What I meant by using "a new Pointclouds object each iteration" is something like the following. I've taken your code, added some lines (all my added lines end in ##) and commented out some lines (always with ##). It's easier this way, respects the structure of Pointclouds object, and leaves the tensors to be optimised in your control.

verts = [torch.Tensor(p).to(device) for p in pcds]
illum = [torch.Tensor(x).to(device) for x in lx]
trg_point_clouds = Pointclouds(points=verts, features=illum)

## _illum = [torch.Tensor(x*0).to(device) for x in lx] # set tensor values to 0
## src_point_clouds = Pointclouds(points=verts, features=_illum)
_illum = [torch.Tensor(x*0, requires_grad=True).to(device) for x in lx] # set tensor values to 0 ##

## # We will learn to estimate the source point cloud vertices energy
## # The shape of the estimated energy values is equal to the total number of vertices in trg_mesh
## src_point_clouds.features_packed().requires_grad = True

# The optimizer
## optimizer = torch.optim.SGD([src_point_clouds.features_packed()], lr=1.0, momentum=0.9)
optimizer = torch.optim.SGD(_illum, lr=1.0, momentum=0.9) ##

n_iter = 2000
epoch = tqdm(range(n_iter))

loss_f = torch.nn.L1Loss()
losses = []

for i in epoch:
    # Initialize optimizer
    optimizer.zero_grad()

    src_point_clouds = Pointclouds(points=verts, features=_illum) ##

    # We compare the two sets of pointclouds by computing the L1 loss
    loss = loss_f(trg_point_clouds.features_packed(), src_point_clouds.features_packed())

    # Print the losses
    epoch.set_description('total_loss = %.6f' % loss)
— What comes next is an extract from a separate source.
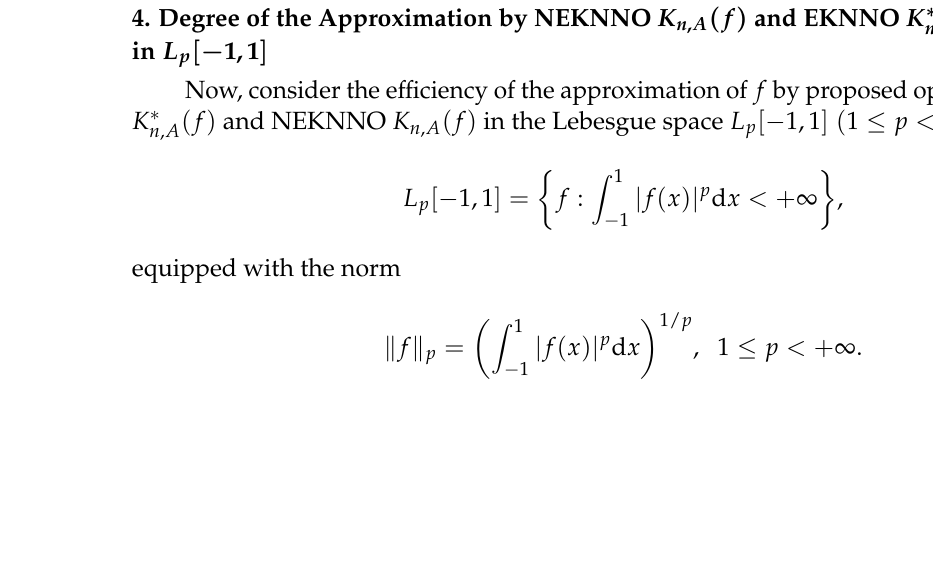
Figure 2. The comparison of approximation effects of operators K n , A ( f , x ) and N n ( f , x )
    # Save the losses for plotting
    losses.append(loss)

    # Optimization step
    loss.backward()
    optimizer.step()

This code is your toy example. Your final question is a model design question - what are you really trying to achieve?

If you have source and target pointclouds where you know features in the target and you want to copy features to the source using the nearest target point(s) to each source point (which is basically what you are doing here, except you happen to know the points are lined up), then you can use our knn to do that.

ttsesm commented 3 years ago

@bottler thanks for the feedback. Briefly, what I would like achieve is to regress the features vector over some 3d points.

Imagine that I have multiple point clouds (eventually it might be possible to have also the reconstructed 3D mesh with vertices/faces/normals) of different size that are representing different room structures with their objects (i.e. beds, tables, chairs, etc). For each point I have the ground truth illuminance (as lux values), that is my features vector, and I also know which of these points correspond to light sources of the scene. So my data input are .csv files as a Nx5 array for each point cloud where each of the columns correspond to the label 0 or 1 if the point is a light source (for this I could also have the light intensity), the x, y , z coordinates of the point and the lux values respectively.

So now I wanted to experiment and see if it is possible to learn to estimate the lux, "energy", values for a given pointcloud (as a regression output). Moreover, possibly I would need to somehow include the information about the light sources. Not sure what the most efficient way to do this would be. One way would be to just include an extra feature for each point in the point cloud that represents the intensity of light from that point ( 0 for all but the light source points). So I would have a Nx5 input and get and regress my pointwise energy as output predictions.

Initially I was thinking that I could do that we Pytorch3d but as I see it now it seems that this is not possible since it does not provide any model where I could be doing such a regression. Thus, I would need to create a new model or modify an existing one for that purpose I guess.

gkioxari commented 3 years ago

Hi @ttsesm Your issue here doesn't seem to be related to a PyTorch3D bug or concrete issue with the library. It's great that @bottler has helped you out with your questions but please note that we are not here to offer consultation for people's projects. It's quite unfortunate but we simply don't have the bandwidth to guide users how to do their research or project. So unless you have a concrete bug to report, I will be closing this issue.